● TASK BRIEF:
Continue the interview with set designer Mark Fisher below, picking up directly after its final line and not drawing on the listing that follows it.

● SELECTED PASSAGE:
▬▬▬

Total Production

Mark Fisher

January 2008

The last 10 years have seen Mark Fisher and his studio team originate the most visually stimulating set designs for rock 'n' roll tours and other large scale events. For our anniversary special, Diana Scrimgeour visited their Kings Cross-based studio

In the 10 years of TPi’s existence, very few editions have passed without mention of the name Mark Fisher — a name synonymous with the evolution of live scenic event design over the past three decades. A designer whose creativity is the benchmark by which all others are measured.

Trained at architectural school in the late ’60s, his interest in building temporary structures and inflatables caught the attention of Roger Waters and led to his first rock’n’roll commission for Pink Floyd’s Animals tour of 1977 at a time when rock touring was in its infancy and set design non-existent. Fisher got his break and never looked back.

Under the guise of Fisher Park, he and engineer Jonathan Park collaborated on groundbreaking set designs for a roll-call of major live productions throughout the ’80s and early ’90s including Pink Floyd’s The Wall (1980-81), Tina Turner’s Private Dancer (1985), George Michael’s Faith (1988), Jean Michel Jarre’s Concerts In China (1981), Rendez-Vous Houston (1986) and Destination Docklands (1988), U2’s ZooTV (1992-93) and the Rolling Stones’ Steel Wheels/Urban Jungle and Voodoo Lounge tours of 1989-90 and 1994-95 respectively.

The company split into two in 1994, with Fisher setting up his Mark Fisher Studio — more readily known these days as Stufish — to move forward with the most iconic touring sets of the mid-to-late ’90s: Pink Floyd’s The Division Bell, U2’s PopMart and the Stones’ Bridges To Babylon. His studio is now responsible for upwards of 20 projects annually, encompassing a wide range of events from ship launches to parades, awards shows to theatrical installations, and from rock’n’roll to the celebrated Cirque du Soleil.

As Stufish’s work has been the subject of around 25 TPi cover features since we began in 1998, we thought it timely to celebrate the studio’s contributions to scenic event design and the key aspects of technology and creativity that have resulted in its best work over the past decade.

And so it was that as autumn turned to winter, our long-time correspondent Diana Scrimgeour met with Fisher and his associate Ray Winkler, the set designer of Live Earth and recent tours by Robbie Williams, Muse and Take That, at their studio HQ in London’s Kings Cross.

Diana Scrimgeour:
When you started, back in the 1970s, do you recall having any vision of what the future held?

Mark Fisher:
“I never had any vision beyond wanting to have a fulfilling creative life. Working in entertainment has allowed me to pursue my design interests and have a lot of fun.”

Can you summarise your creative goals over the past 10 years?

▬▬▬

● STUDY MATERIAL:
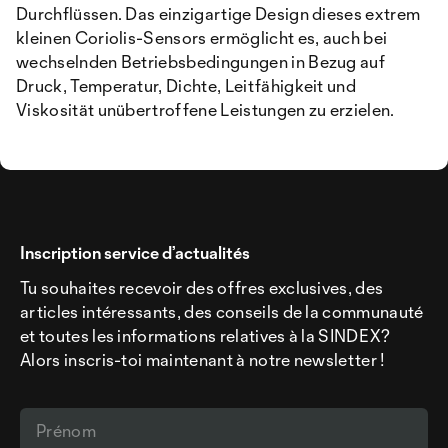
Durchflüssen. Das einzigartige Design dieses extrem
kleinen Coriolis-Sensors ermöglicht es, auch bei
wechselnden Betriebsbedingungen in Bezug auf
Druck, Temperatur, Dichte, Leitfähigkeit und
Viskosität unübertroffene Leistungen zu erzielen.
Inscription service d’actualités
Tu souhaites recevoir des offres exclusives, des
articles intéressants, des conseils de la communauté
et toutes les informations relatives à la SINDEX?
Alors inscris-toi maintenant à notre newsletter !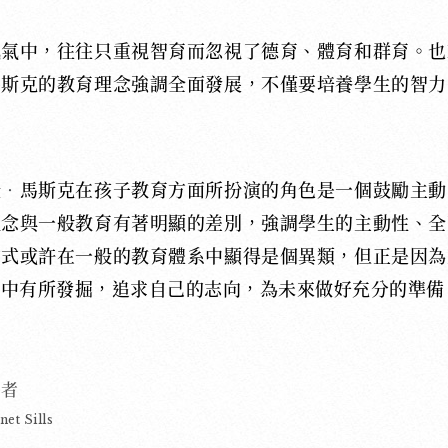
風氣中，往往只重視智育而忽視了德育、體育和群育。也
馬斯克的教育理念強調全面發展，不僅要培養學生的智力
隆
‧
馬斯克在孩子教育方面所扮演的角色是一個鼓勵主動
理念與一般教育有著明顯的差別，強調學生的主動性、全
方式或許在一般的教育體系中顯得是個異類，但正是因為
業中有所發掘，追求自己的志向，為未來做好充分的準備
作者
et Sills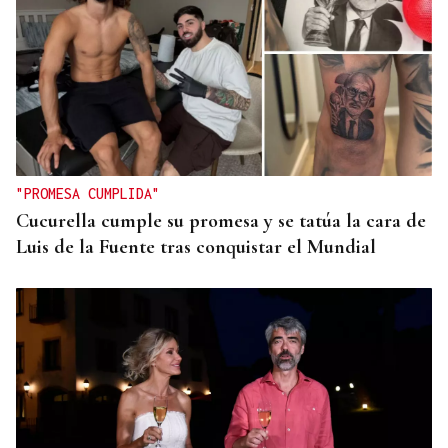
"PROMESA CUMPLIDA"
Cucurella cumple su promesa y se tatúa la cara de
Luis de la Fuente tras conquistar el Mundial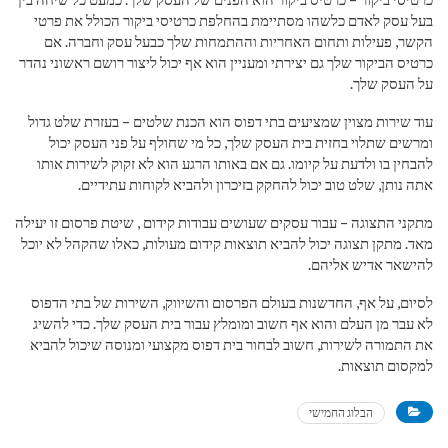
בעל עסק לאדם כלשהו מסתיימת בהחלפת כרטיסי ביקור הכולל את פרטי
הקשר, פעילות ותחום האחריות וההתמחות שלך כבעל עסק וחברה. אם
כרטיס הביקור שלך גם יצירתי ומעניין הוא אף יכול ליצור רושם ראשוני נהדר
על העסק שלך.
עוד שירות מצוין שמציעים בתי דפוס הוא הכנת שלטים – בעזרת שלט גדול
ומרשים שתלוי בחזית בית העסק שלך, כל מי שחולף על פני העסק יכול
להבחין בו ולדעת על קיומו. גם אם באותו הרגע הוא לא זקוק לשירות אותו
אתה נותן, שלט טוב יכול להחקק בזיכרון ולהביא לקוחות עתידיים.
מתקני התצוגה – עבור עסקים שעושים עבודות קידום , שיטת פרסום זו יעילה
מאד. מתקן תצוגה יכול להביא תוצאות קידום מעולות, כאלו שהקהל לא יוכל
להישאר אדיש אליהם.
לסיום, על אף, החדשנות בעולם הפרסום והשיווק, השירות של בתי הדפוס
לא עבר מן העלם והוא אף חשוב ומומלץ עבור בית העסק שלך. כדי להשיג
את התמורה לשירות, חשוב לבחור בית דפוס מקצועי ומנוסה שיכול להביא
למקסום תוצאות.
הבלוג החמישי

▬▬▬

● RESULT FOR THIS TASK:
“I hope that the work the studio creates is accessible to our audience. I try to find a narrative thread in everything that we do, and use colloquial visual language to express it. With popular culture, if the audience don’t understand what they’re looking at, the game is lost.

“For example, Bridges To Babylon mixed together monumental theatre and decadent luxury, PopMart was a satire on consumer culture, OVO [The Millennium Show] was a play in three five-minute acts that explored innocence, corruption and redemption, and [Cirque du Soleil’s] KÀ evokes a majestic imperial world as background for a dynastic drama. In each of those shows, the pictures we create on stage reinforce the story.”

When TPi launched in February 1998, the PopMart tour was still in full swing and it coincided with Ray [Winkler] coming on board at Stufish. How the two of you meet?

“Ray was working for Neil Thomas, an engineer friend of mine whose office, Atelier One, has always been my first choice for collaboration on many of the projects we’ve done, including the Floyd arch for the ’94 Division Bell tour and the cobra for Voodoo Lounge.

“When we were designing U2’s PopMart, Ray showed up as part of Neil’s team and after a short while Neil took me aside and said, ‘you’re using Ray so much on your project that you should pay him instead of me!’. So I became Ray’s employer overnight. He started as an assistant and has become an associate.”

Ray Winkler:
“PopMart was a great opportunity to learn the tricks of the trade. After 10 years in higher education, I’d lots of theory but not much practice. I worked very closely with Mark and Richard Hartman on the gold arch and learned how much the realisation of an idea depends on the way it is designed and built. I also learned the importance of quick assembly. That’s the key to the success of everything we do. If it can’t be put together and taken apart in time and fit within certain constraints, it’s useless.”

How has that partnership evolved since then and how do you decide which projects you individually take on?

“The studio has changed a lot in 10 years. In the beginning, it was just Ray, Adrian Mudd and me, and I directed everything. Five years ago, Ray took over most of the TV shows. In 2006 he designed the Robbie Williams Close Encounters tour and the Rolling Stones’ Super Bowl show. That was followed in ’07 by Live Earth, Muse, Take That, and a big show for USJ in Japan. And he is the designer for one of the shows we are currently working on for Cirque du Soleil in Las Vegas.

“A studio like mine can only grow organically. It develops when clients start feeling comfortable speaking directly to the other members of the studio. You can’t force the pace, it happens in its own time.”

“We have always had a relationship that’s been very much based on trust and encouragement on Mark’s part. He doesn’t micromanage; he gives us all the opportunity to develop and discover our strengths, and he directs us towards that goal. The amount of supervision on the projects I‘ve done has reduced gradually over the years so that now we work on projects which sometimes overlap and sometimes have no crossover. Mark is relaxed about the way the studio works within its own logic as a group of individuals with different skills.”

How many people do you have working in the studio, and how would you characterise their roles and input into the design process?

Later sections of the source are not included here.